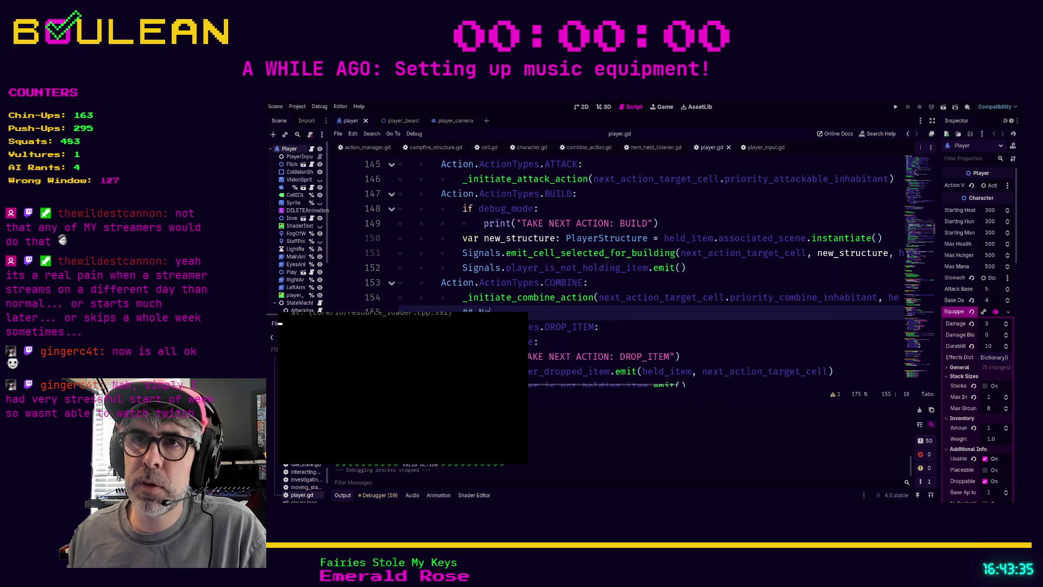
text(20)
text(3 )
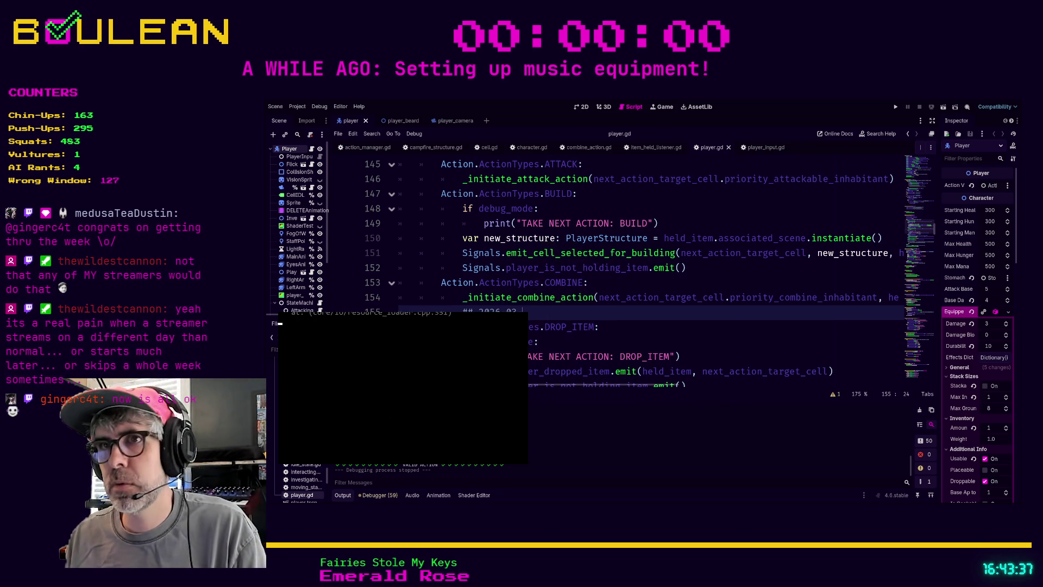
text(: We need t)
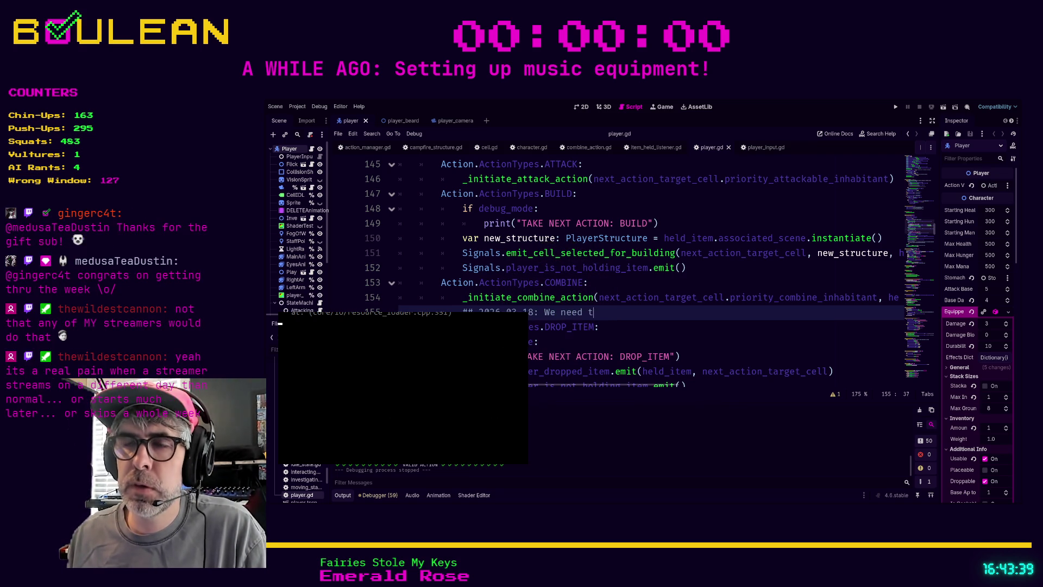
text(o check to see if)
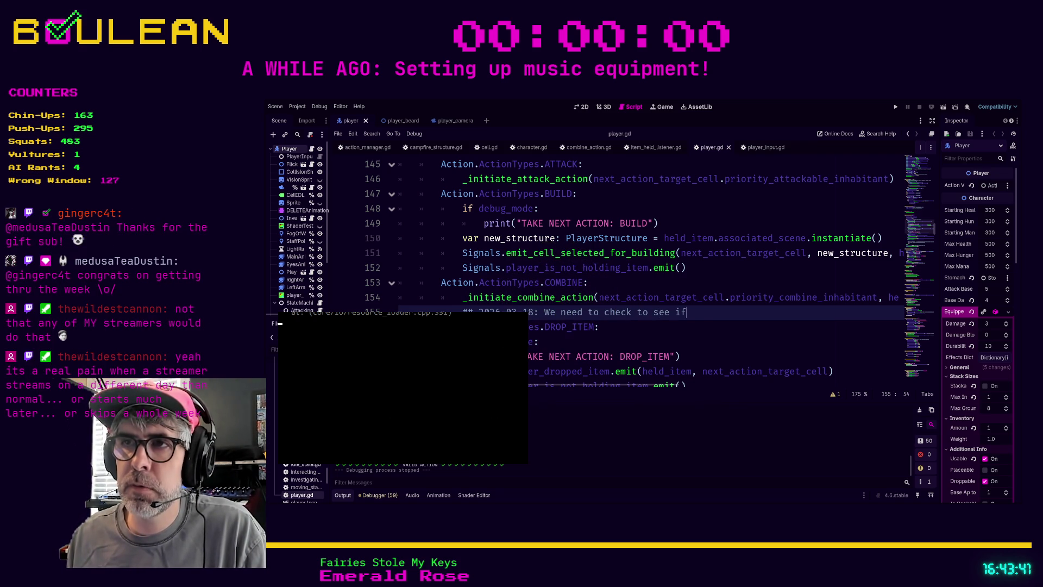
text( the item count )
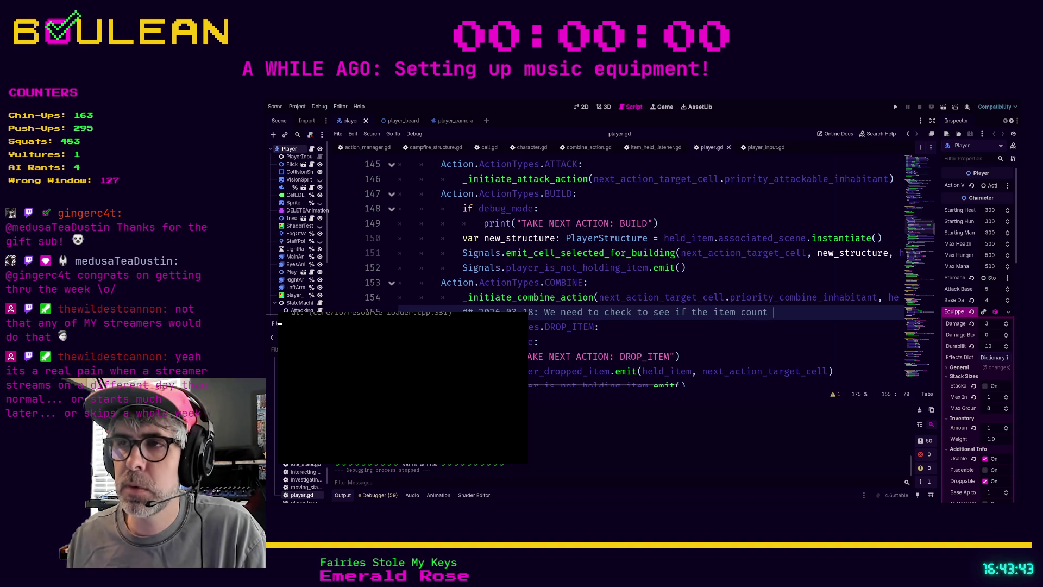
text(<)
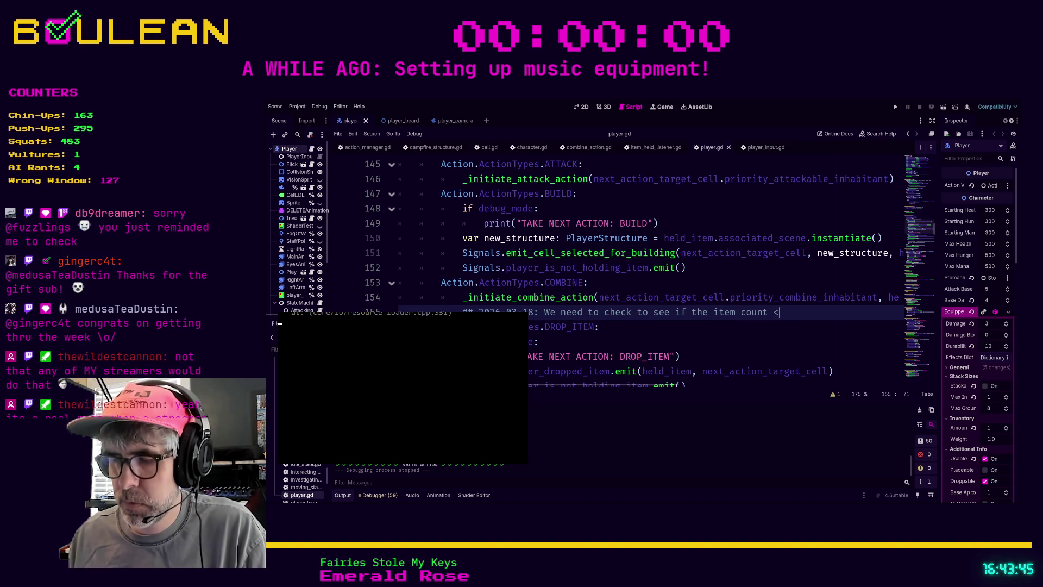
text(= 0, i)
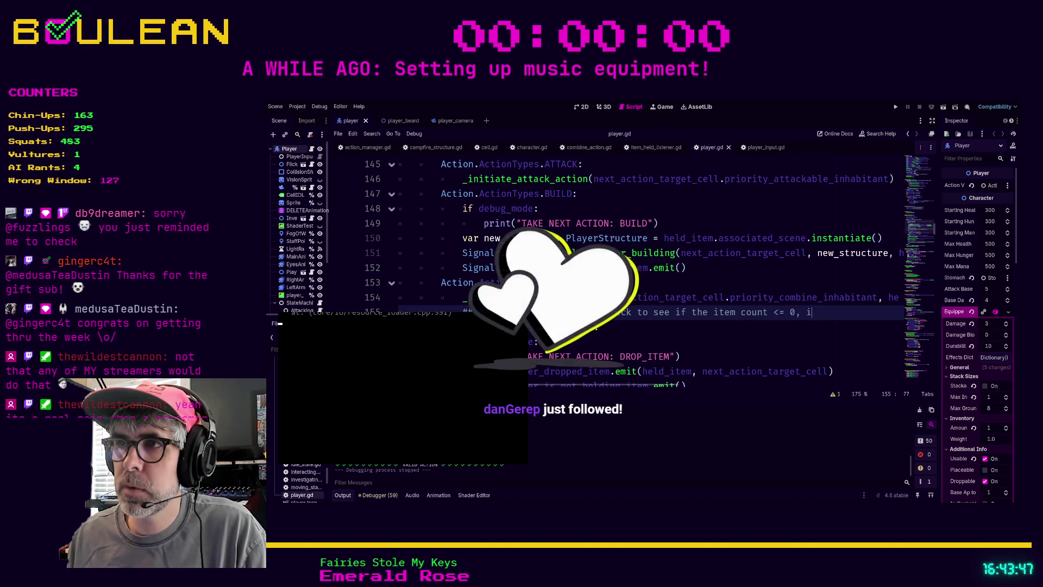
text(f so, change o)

■ ■ ■

Problem: Please output the material above unchanged, apart from removing the pictures.

Task output:
text(20)
text(3 )
text(: We need t)
text(o check to see if)
text( the item count )
text(<)
text(= 0, i)
text(f so, change o)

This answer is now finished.